— А, — сказала старуха. — Да, да.
— Он был федеральным агентом. Они все еще пытались поймать того человека, который ограбил банк, и у агента оказались мои письма. Он нашел их там, где бухгалтер их потерял или выбросил в ту ночь, когда бежал, и хранил их все двенадцать лет, пока вел это дело. Наконец он приехал, чтобы повидать меня. Он надеялся узнать, куда девался тот человек, и думал, что, раз он писал мне такие письма, мне это должно быть известно. Помните, вы еще посмотрели на него и сказали: «Нарцисса, кто этот янки?»
— Да. Помню.
— У этого человека были мои письма. Двенадцать лет. Он…
— Были? — спросила старуха. — Были?
— Да. Теперь они у меня. Он еще не отправил их в Вашингтон, и никто, кроме него, их не читал. А теперь их никто никогда и не прочитает. — Она умолкла и дышала спокойно и ровно. — Вы еще не поняли? Он узнал все, что можно было узнать из этих писем, но все равно должен был отослать их в свое Управление, и тогда я попросила его отдать их мне, но он сказал, что должен их отослать, и тогда я спросила, не согласится ли он. принять окончательное решение в Мемфисе, и он спросил, почему в Мемфисе, и тогда я ему объяснила. Понимаете, я знала, что за деньги мне их у него не откупить. Поэтому мне и пришлось поехать в Мемфис. Я должна была куда-нибудь уехать, чтобы не оскорбить вас и Бори. Вот и все. Мужчины, в общем, все одинаковы, с их понятиями о добре и зле. Идиоты. — Она дышала совершенно спокойно. Потом она зевнула — глубоко, удовлетворенно. Потом перестала зевать и посмотрела на застывшую перед ней тускнеющую во мгле серебряную голову. — Вы все еще не поняли? — спросила она. — Я должна была это сделать. Письма были мои, и я должна была их забрать. И это был единственный способ. Я бы еще и не то сделала. Вот так я их и получила. А теперь они сожжены. Никто их никогда не увидит. Понимаете, он не может о них упомянуть. Если он заикнется о том, что они существовали, он сам себя погубит. Его могут даже посадить в тюрьму. А теперь они сожжены.

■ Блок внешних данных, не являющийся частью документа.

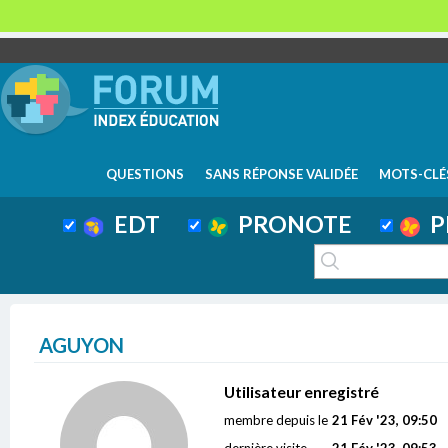
QUESTIONS
SANS RÉPONSE VALIDÉE
MOTS-CLÉ
EDT
PRONOTE
P
AGUYON
Utilisateur enregistré
membre depuis le
21 Fév '23, 09:50
dernière visite
21 Fév '23, 09:53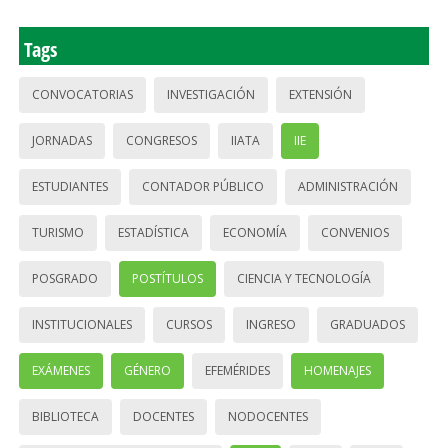
Tags
CONVOCATORIAS
INVESTIGACIÓN
EXTENSIÓN
JORNADAS
CONGRESOS
IIATA
IIE
ESTUDIANTES
CONTADOR PÚBLICO
ADMINISTRACIÓN
TURISMO
ESTADÍSTICA
ECONOMÍA
CONVENIOS
POSGRADO
POSTÍTULOS
CIENCIA Y TECNOLOGÍA
INSTITUCIONALES
CURSOS
INGRESO
GRADUADOS
EXÁMENES
GÉNERO
EFEMÉRIDES
HOMENAJES
BIBLIOTECA
DOCENTES
NODOCENTES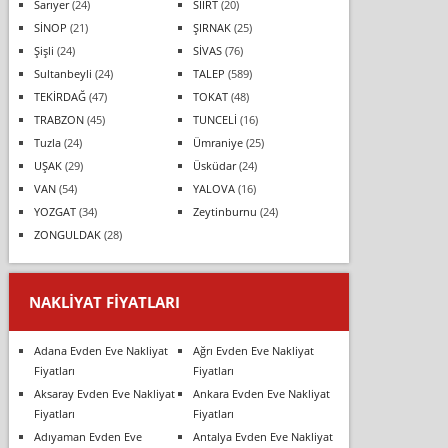
Sarıyer
(24)
SİİRT
(20)
SİNOP
(21)
ŞIRNAK
(25)
Şişli
(24)
SİVAS
(76)
Sultanbeyli
(24)
TALEP
(589)
TEKİRDAĞ
(47)
TOKAT
(48)
TRABZON
(45)
TUNCELİ
(16)
Tuzla
(24)
Ümraniye
(25)
UŞAK
(29)
Üsküdar
(24)
VAN
(54)
YALOVA
(16)
YOZGAT
(34)
Zeytinburnu
(24)
ZONGULDAK
(28)
NAKLIYAT FIYATLARI
Adana Evden Eve Nakliyat
Ağrı Evden Eve Nakliyat
Fiyatları
Fiyatları
Aksaray Evden Eve Nakliyat
Ankara Evden Eve Nakliyat
Fiyatları
Fiyatları
Adıyaman Evden Eve
Antalya Evden Eve Nakliyat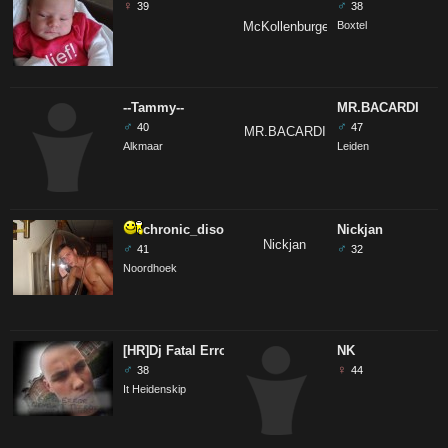
♀
♂
39
38
Boxtel
--Tammy--
MR.BACARDI
♂
♂
40
47
Alkmaar
Leiden
chronic_disorder
Nickjan
♂
♂
41
32
Noordhoek
[HR]Dj Fatal Error
NK
♂
♀
38
44
It Heidenskip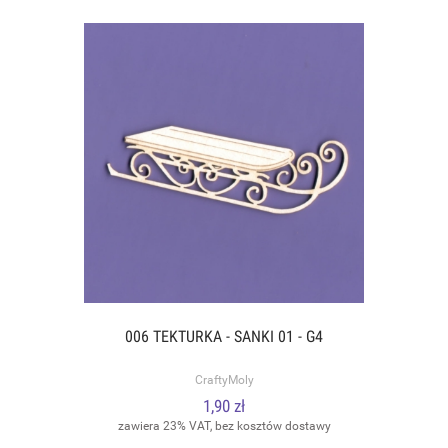
006 TEKTURKA - SANKI 01 - G4
CraftyMoly
1,90 zł
zawiera 23% VAT, bez kosztów dostawy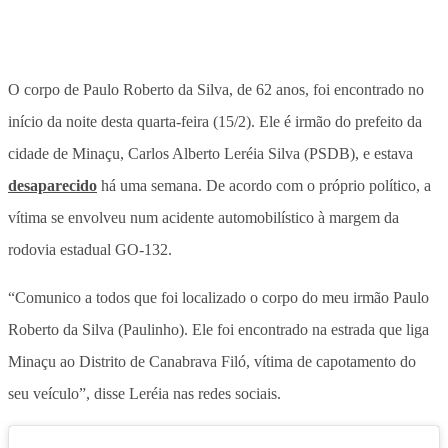
O corpo de Paulo Roberto da Silva, de 62 anos, foi encontrado no
início da noite desta quarta-feira (15/2). Ele é irmão do prefeito da
cidade de Minaçu, Carlos Alberto Leréia Silva (PSDB), e estava
desaparecido
há uma semana. De acordo com o próprio político, a
vítima se envolveu num acidente automobilístico à margem da
rodovia estadual GO-132.
“Comunico a todos que foi localizado o corpo do meu irmão Paulo
Roberto da Silva (Paulinho). Ele foi encontrado na estrada que liga
Minaçu ao Distrito de Canabrava Filó, vítima de capotamento do
seu veículo”, disse Leréia nas redes sociais.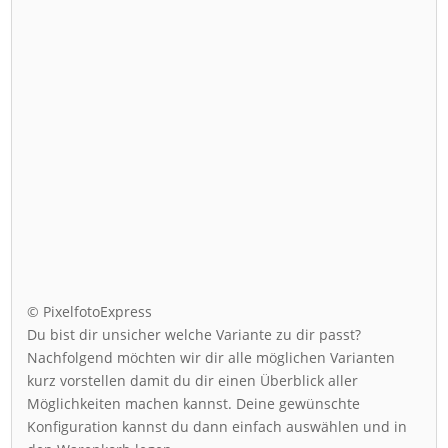
© PixelfotoExpress
Du bist dir unsicher welche Variante zu dir passt?
Nachfolgend möchten wir dir alle möglichen Varianten
kurz vorstellen damit du dir einen Überblick aller
Möglichkeiten machen kannst. Deine gewünschte
Konfiguration kannst du dann einfach auswählen und in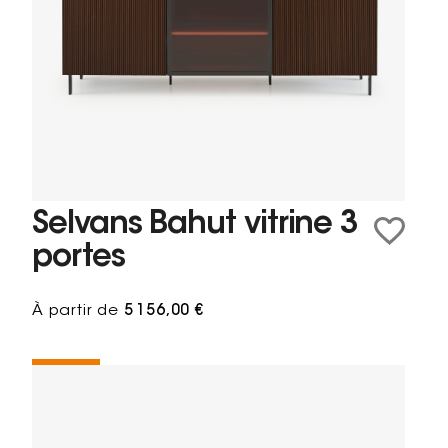
Selvans Bahut vitrine 3
portes
À partir de
5 156,00 €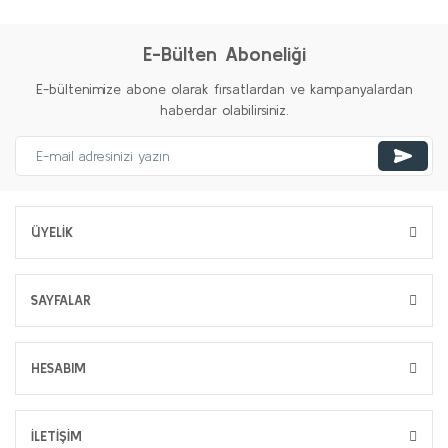
E-Bülten Aboneliği
E-bültenimize abone olarak fırsatlardan ve kampanyalardan
haberdar olabilirsiniz.
ÜYELİK
SAYFALAR
HESABIM
İLETİŞİM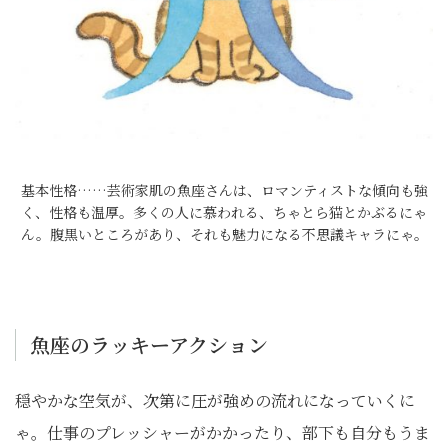
基本性格……芸術家肌の魚座さんは、ロマンティストな傾向も強
く、性格も温厚。多くの人に慕われる、ちゃとら猫とかぶるにゃ
ん。腹黒いところがあり、それも魅力になる不思議キャラにゃ。
魚座のラッキーアクション
穏やかな空気が、次第に圧が強めの流れになっていくに
ゃ。仕事のプレッシャーがかかったり、部下も自分もうま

— Да, — сказала старуха. — И ты вернулась домой и взяла Джонни, чтобы вместе с ним посидеть в ручье, в проточной воде. В реке Иордан. Вот именно, в реке Иордан на краю сельского пастбища в Миссисипи.
— Я должна была их забрать. Неужели вы не понимаете?
— Да, — отвечала старуха, — да. — Она сидела совершенно прямо в своем кресле. — О господи. Бедные мы глупые женщины. Джонни! — Голос ее прозвучал повелительно, резко.
— Что? — спросила молодая женщина. — Вам что-нибудь нужно?
— Нет, — отозвалась она. — Позови Джонни. Мне нужна моя шляпа.
Молодая женщина встала.
— Я вам принесу.
— Нет. Пусть Джонни принесет.
Молодая стояла и смотрела на нее, на старуху, которая, не сгибаясь, сидела в кресле, в тускнеющей короне седых волос. Потом она вышла из комнаты. Старуха не шевельнулась. Она сидела в сумерках до тех пор, пока мальчик не принес ей маленькую черную шляпку допотопного фасона. Время от времени, когда старуха была чем-нибудь расстроена, ей приносили эту шляпу, и, надев ее на самую макушку, она продолжала сидеть у окна. Он принес ей шляпку. Мать пришла вместе с ним. Уже совсем стемнело, и старухи не было видно — видны были только волосы.
— Зажечь вам свет? — спросила молодая женщина.
— Нет, — отвечала старуха. Она надела шляпу на макушку. — Вы себе ступайте ужинать, а я немножко отдохну. Ступайте все.
Они ушли, и она осталась одна — стройная, прямая фигура, обозначенная одним только мерцанием волос, в кресле у окна, застекленного редкими, отжившими свой век Каролинскими стеклами.
С тех пор, как мальчику исполнилось восемь лет, он занимал место своего деда во главе стола. Но сегодня его мать распорядилась иначе.
— Раз нас только двое, садись рядом со мной. Мальчик медлил.
— Пожалуйста, иди сюда. Я так по тебе скучала последний вечер в Мемфисе. А ты разве по мне не скучал?